Lash Timothy L, Mor Vincent, Wieland Darryl, Ferrucci Luigi, Satariano William, Silliman Rebecca A
Geriatrics Section, Boston University School of Medicine, Boston, MA 02118, USA.
J Gerontol A Biol Sci Med Sci. 2007 Mar;62(3):281-5. doi: 10.1093/gerona/62.3.281.
Measurement of comorbidity affects all variable axes that are considered in health care research: confounding, modifying, independent, and dependent variable. Comorbidity measurement particularly affects research involving older adults because they bear the disproportionate share of the comorbidity burden.
We examine how well researchers can expect to segregate study participants into those who are healthier and those who are less healthy, given the variable axis for which they are measuring comorbidity, the comorbidity measure they select, and the analytic method they choose. We also examine the impact of poor measurement of comorbidity.
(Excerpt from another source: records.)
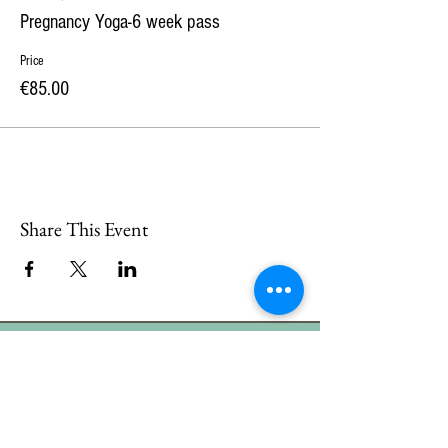
Pregnancy Yoga-6 week pass
Price
€85.00
Share This Event
CONTACT
US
Available comorbidity measures make use of medical records, self-report, physician assessments, and administrative databases. Analyses using these scales introduce uncertainties that can be framed as measurement error or misclassification problems, and can be addressed by extant analytic methods. Newer analytic methods make efficient use of multiple sources of comorbidity information.
Consideration of the comorbidity measure, its role in the analysis, and analogous measurement error problems will yield an analytic solution and an appreciation for the likely direction and magnitude of the biases introduced.
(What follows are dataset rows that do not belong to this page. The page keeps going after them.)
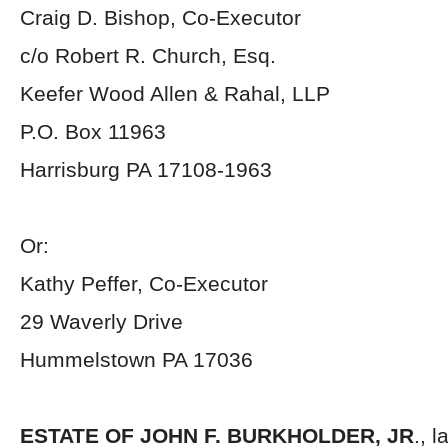
Craig D. Bishop, Co-Executor
c/o Robert R. Church, Esq.
Keefer Wood Allen & Rahal, LLP
P.O. Box 11963
Harrisburg PA 17108-1963
Or:
Kathy Peffer, Co-Executor
29 Waverly Drive
Hummelstown PA 17036
ESTATE OF JOHN F. BURKHOLDER, JR
.,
共病的测量会影响医疗保健研究中所考虑的所有变量轴:混杂变量、修正变量、独立变量和因变量。共病测量对涉及老年人的研究影响尤为显著,因为他们承担了不成比例的共病负担。
我们研究了在给定测量共病的变量轴、所选择的共病测量方法以及所选用的分析方法的情况下,研究人员能够在多大程度上期望将研究参与者区分为健康状况较好和较差的人群。我们还研究了共病测量不佳的影响。
现有的共病测量方法利用了医疗记录、自我报告、医生评估和行政数据库。使用这些量表进行的分析会引入不确定性,这些不确定性可被视为测量误差或错误分类问题,并且可以通过现有的分析方法来解决。更新的分析方法有效地利用了共病信息的多个来源。
考虑共病测量方法、其在分析中的作用以及类似的测量误差问题,将得出一个分析解决方案,并有助于了解所引入偏差的可能方向和程度。